Being a woman from a middle class family in Faridabad, Trikha says she has seen how various issues related to governance- employment, inflation, corruption- affects the woman in the family. "If there is inflation and the man cannot afford household items the way he was doing earlier, he asks the woman to adjust or make do with whatever he has got. It is her job to manage," she says.
Does she turn to men of the family for crucial decisions? "At times, I do." On women being proxy to males in the family, in the context of politics, she says. "Your own caliber dictates whether you will consult men in the family or party or not."
In politics, by chance
Constituency: Sonepat, Party: BJP
(Saumya Khandelwal/HT PhotoIn October 2009, the Haryana unit of the BJP dropped its candidate from the Sonepat assembly constituency, Rajiv Jain, for the state assembly elections as a case against him relating to disproportionate income was pending in the Punjab and Haryana High Court. Jain, who was also the spokesman of the party's state unit, was replaced by his wife, Kavita Jain. She won that election and the latest one, the result of which was declared last Sunday.
In a war between two dynasties in patriarchal Haryana, a woman has emerged as the big slayer. Prem Lata defeated the scion of the Chautala family, Dushyant Chautala, from Uchana Kalan, a seat held by her husband Birender Singh for four terms before switching loyalty from the Congress to the BJP. Being older to Dushyant by 38 years, makes her "more politically experienced", she says.
"A wife does not inherit the political legacy as a blood relation but her foray into politics happens on the same day as her husband," she says. "She is the woman behind the man. She manages the back-stage. During the floods in Uchana, I would go to homes of victims with doctors and medicines. Had the BJP given the ticket to my son or daughter, who are blood relations of my husband, it could be called dynastic politics but a wife getting the ticket cannot be so bracketed." Daughter of an army officer and a graduate from Pilani in Rajasthan, Prem Lata says more women MLAs are a necessity in a state like Haryana which is still in the grip of patriarchy and where the social and economic status of women are "abysmally low".
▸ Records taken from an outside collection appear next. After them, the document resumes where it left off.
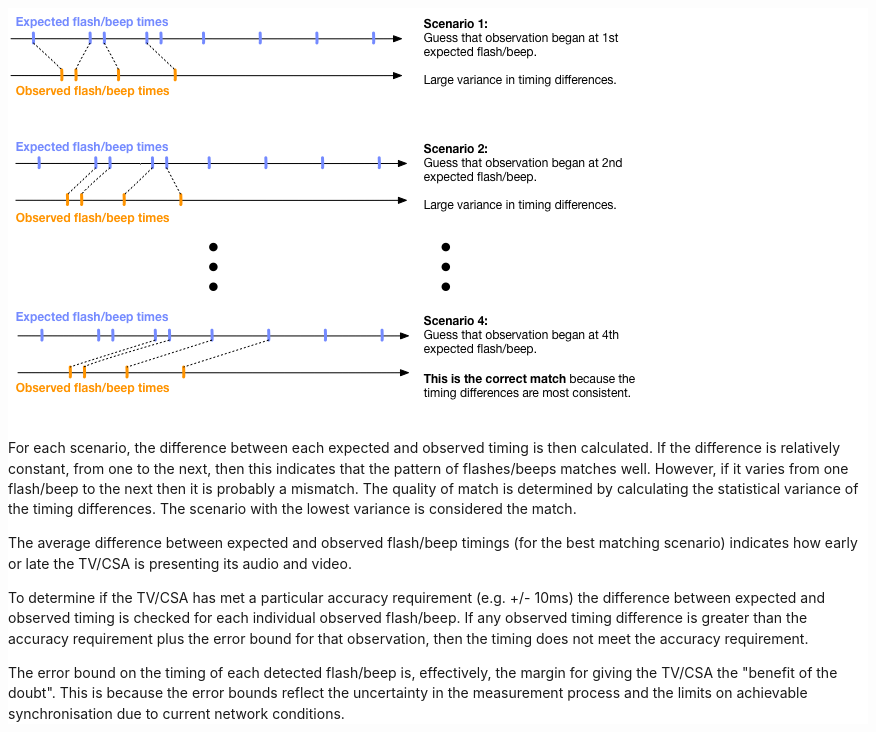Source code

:   ![Illustration of trying scenarios to match observed to expected](flash-beep-matching.png)

For each scenario, the difference between each expected and observed timing
is then calculated. If the difference is relatively constant, from one to the
next, then this indicates that the pattern of flashes/beeps matches well.
However, if it varies from one flash/beep to the next then it is probably a
mismatch. The quality of match is determined by calculating the statistical
variance of the timing differences. The scenario with the lowest variance is
considered the match.

The average difference between expected and observed flash/beep timings (for
the best matching scenario) indicates how early or late the TV/CSA is
presenting its audio and video.

To determine if the TV/CSA has met a particular accuracy requirement (e.g.
+/- 10ms) the difference between expected and observed timing is checked for
each individual observed flash/beep. If any observed timing difference is
greater than the accuracy requirement plus the error bound for that
observation, then the timing does not meet the accuracy requirement.

The error bound on the timing of each detected flash/beep is, effectively,
the margin for giving the TV/CSA the "benefit of the doubt". This is because
the error bounds reflect the uncertainty in the measurement process and the
limits on achievable synchronisation due to current network conditions.

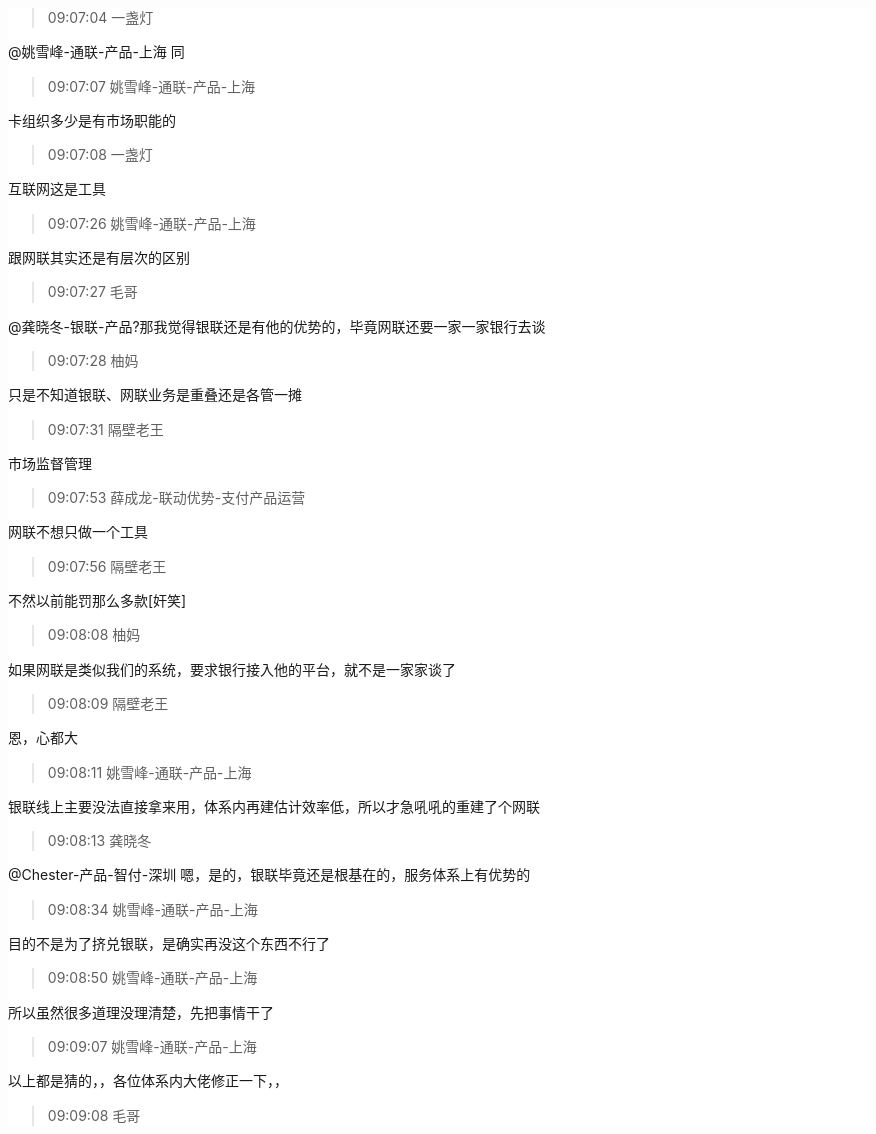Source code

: > 09:07:04  一盏灯  
   
@姚雪峰-通联-产品-上海 同  
   
> 09:07:07  姚雪峰-通联-产品-上海  
   
卡组织多少是有市场职能的  
   
> 09:07:08  一盏灯  
   
互联网这是工具  
   
> 09:07:26  姚雪峰-通联-产品-上海  
   
跟网联其实还是有层次的区别  
   
> 09:07:27  毛哥  
   
@龚晓冬-银联-产品?那我觉得银联还是有他的优势的，毕竟网联还要一家一家银行去谈  
   
> 09:07:28  柚妈  
   
只是不知道银联、网联业务是重叠还是各管一摊  
   
> 09:07:31  隔壁老王  
   
市场监督管理  
   
> 09:07:53  薛成龙-联动优势-支付产品运营  
   
网联不想只做一个工具  
   
> 09:07:56  隔壁老王  
   
不然以前能罚那么多款[奸笑]  
   
> 09:08:08  柚妈  
   
如果网联是类似我们的系统，要求银行接入他的平台，就不是一家家谈了  
   
> 09:08:09  隔壁老王  
   
恩，心都大  
   
> 09:08:11  姚雪峰-通联-产品-上海  
   
银联线上主要没法直接拿来用，体系内再建估计效率低，所以才急吼吼的重建了个网联  
   
> 09:08:13  龚晓冬  
   
@Chester-产品-智付-深圳 嗯，是的，银联毕竟还是根基在的，服务体系上有优势的  
   
> 09:08:34  姚雪峰-通联-产品-上海  
   
目的不是为了挤兑银联，是确实再没这个东西不行了  
   
> 09:08:50  姚雪峰-通联-产品-上海  
   
所以虽然很多道理没理清楚，先把事情干了  
   
> 09:09:07  姚雪峰-通联-产品-上海  
   
以上都是猜的，，各位体系内大佬修正一下，，  
   
> 09:09:08  毛哥  
   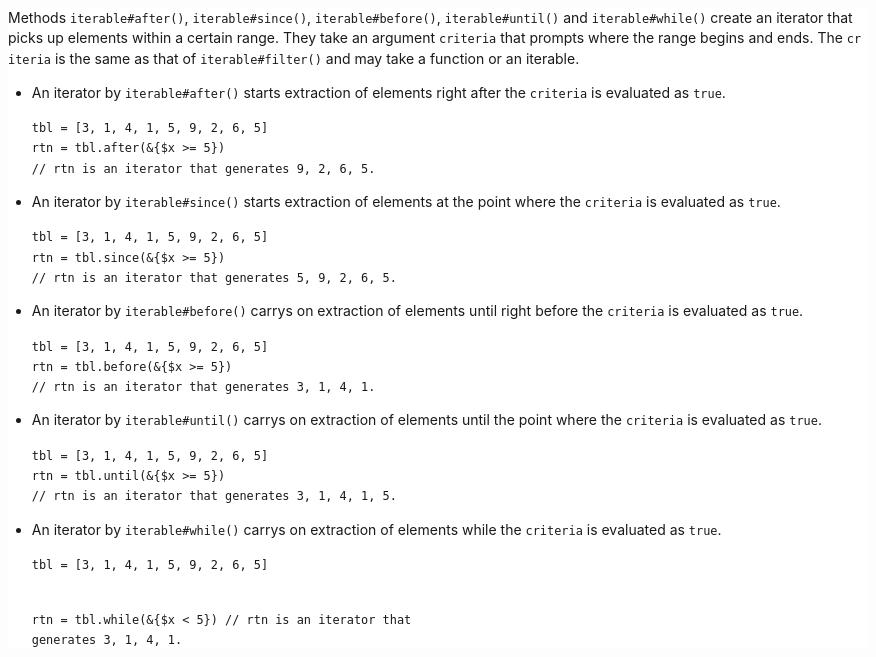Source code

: Methods <code class="highlighter-rouge">iterable#after()</code>, <code class="highlighter-rouge">iterable#since()</code>, <code class="highlighter-rouge">iterable#before()</code>, <code class="highlighter-rouge">iterable#until()</code> and <code class="highlighter-rouge">iterable#while()</code> create an iterator that picks up elements within a certain range. They take an argument <code class="highlighter-rouge">criteria</code> that prompts where the range begins and ends. The <code class="highlighter-rouge">criteria</code> is the same as that of <code class="highlighter-rouge">iterable#filter()</code> and may take a function or an iterable.
</p>
<ul>
<li><p>
An iterator by <code class="highlighter-rouge">iterable#after()</code> starts extraction of elements right after the <code class="highlighter-rouge">criteria</code> is evaluated as <code class="highlighter-rouge">true</code>.
</p>
<pre class="highlight"><code>tbl = [3, 1, 4, 1, 5, 9, 2, 6, 5]
rtn = tbl.after(&amp;{$x &gt;= 5})
// rtn is an iterator that generates 9, 2, 6, 5.
</code></pre>
</li>
<li><p>
An iterator by <code class="highlighter-rouge">iterable#since()</code> starts extraction of elements at the point where the <code class="highlighter-rouge">criteria</code> is evaluated as <code class="highlighter-rouge">true</code>.
</p>
<pre class="highlight"><code>tbl = [3, 1, 4, 1, 5, 9, 2, 6, 5]
rtn = tbl.since(&amp;{$x &gt;= 5})
// rtn is an iterator that generates 5, 9, 2, 6, 5.
</code></pre>
</li>
<li><p>
An iterator by <code class="highlighter-rouge">iterable#before()</code> carrys on extraction of elements until right before the <code class="highlighter-rouge">criteria</code> is evaluated as <code class="highlighter-rouge">true</code>.
</p>
<pre class="highlight"><code>tbl = [3, 1, 4, 1, 5, 9, 2, 6, 5]
rtn = tbl.before(&amp;{$x &gt;= 5})
// rtn is an iterator that generates 3, 1, 4, 1.
</code></pre>
</li>
<li><p>
An iterator by <code class="highlighter-rouge">iterable#until()</code> carrys on extraction of elements until the point where the <code class="highlighter-rouge">criteria</code> is evaluated as <code class="highlighter-rouge">true</code>.
</p>
<pre class="highlight"><code>tbl = [3, 1, 4, 1, 5, 9, 2, 6, 5]
rtn = tbl.until(&amp;{$x &gt;= 5})
// rtn is an iterator that generates 3, 1, 4, 1, 5.
</code></pre>
</li>
<li><p>
An iterator by <code class="highlighter-rouge">iterable#while()</code> carrys on extraction of elements while the <code class="highlighter-rouge">criteria</code> is evaluated as <code class="highlighter-rouge">true</code>.
</p>
<pre class="highlight"><code>tbl = [3, 1, 4, 1, 5, 9, 2, 6, 5]

rtn = tbl.while(&amp;{$x &lt; 5})
// rtn is an iterator that generates 3, 1, 4, 1.
</code></pre>
</li>
</ul>
<p>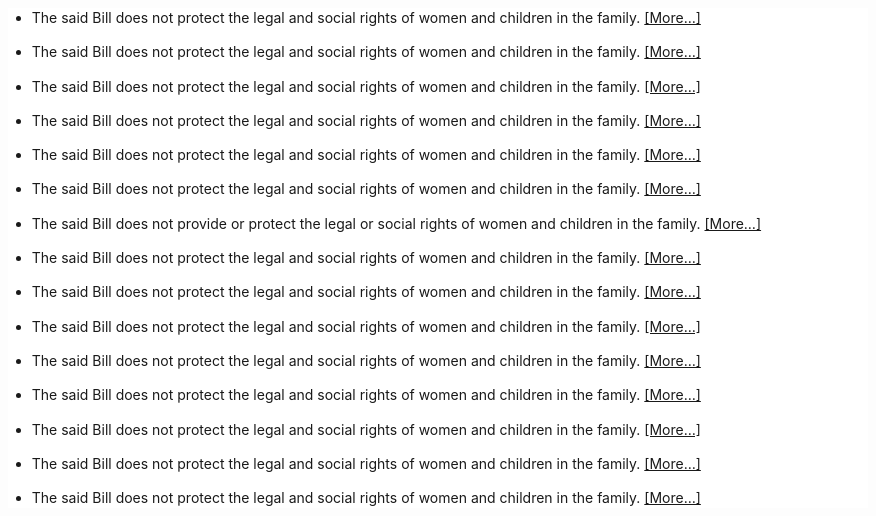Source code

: * The said Bill does not protect the legal and social <span class="highlight">rights of women</span> and children in the family. [[More&hellip;]](https://historichansard.net/senate/1974/19741016_senate_29_s61/#subdebate-0-10)

* The said Bill does not protect the legal and social <span class="highlight">rights of women</span> and children in the family. [[More&hellip;]](https://historichansard.net/senate/1974/19741016_senate_29_s61/#subdebate-0-14)

* The said Bill does not protect the legal and social <span class="highlight">rights of women</span> and children in the family. [[More&hellip;]](https://historichansard.net/senate/1974/19741017_senate_29_s61/#subdebate-0-2)

* The said Bill does not protect the legal and social <span class="highlight">rights of women</span> and children in the family. [[More&hellip;]](https://historichansard.net/senate/1974/19741017_senate_29_s61/#subdebate-0-3)

* The said Bill does not protect the legal and social <span class="highlight">rights of women</span> and children in the family. [[More&hellip;]](https://historichansard.net/senate/1974/19741017_senate_29_s61/#subdebate-0-4)

* The said Bill does not protect the legal and social <span class="highlight">rights of women</span> and children in the family. [[More&hellip;]](https://historichansard.net/senate/1974/19741017_senate_29_s61/#subdebate-0-5)

* The said Bill does not provide or protect the legal or social <span class="highlight">rights of women</span> and children in the family. [[More&hellip;]](https://historichansard.net/senate/1974/19741017_senate_29_s61/#subdebate-0-6)

* The said Bill does not protect the legal and social <span class="highlight">rights of women</span> and children in the family. [[More&hellip;]](https://historichansard.net/senate/1974/19741022_senate_29_s61/#subdebate-0-0)

* The said Bill does not protect the legal and social <span class="highlight">rights of women</span> and children in the family. [[More&hellip;]](https://historichansard.net/senate/1974/19741022_senate_29_s61/#subdebate-0-1)

* The said Bill does not protect the legal and social <span class="highlight">rights of women</span> and children in the family. [[More&hellip;]](https://historichansard.net/senate/1974/19741022_senate_29_s61/#subdebate-0-3)

* The said Bill does not protect the legal and social <span class="highlight">rights of women</span> and children in the family. [[More&hellip;]](https://historichansard.net/senate/1974/19741022_senate_29_s61/#subdebate-0-4)

* The said Bill does not protect the legal and social <span class="highlight">rights of women</span> and children in the family. [[More&hellip;]](https://historichansard.net/senate/1974/19741023_senate_29_s61/#subdebate-0-9)

* The said Bill does not protect the legal and social <span class="highlight">rights of women</span> and children in the family. [[More&hellip;]](https://historichansard.net/senate/1974/19741023_senate_29_s61/#subdebate-0-10)

* The said Bill does not protect the legal and social <span class="highlight">rights of women</span> and children in the family. [[More&hellip;]](https://historichansard.net/senate/1974/19741023_senate_29_s61/#subdebate-0-11)

* The said Bill does not protect the legal and social <span class="highlight">rights of women</span> and children in the family. [[More&hellip;]](https://historichansard.net/senate/1974/19741023_senate_29_s61/#subdebate-0-13)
"Many women in Haryana still are in purdah (veil). How can male politicians meet them or be their voice? If there are crimes against women, do men raise the matter in the state assembly? There are no toilets at home for them and no facilities at workplaces. There should be women MLAs to speak for women," she says.
Prem Lata may belong to one of Haryana's powerful political families but political lineage alone does not win elections, she stresses. "Education is changing mindsets and there is more acceptability for women politicians now. We will not let daughters be killed in the womb either under pressure from the mother-in-law or the husband," she adds.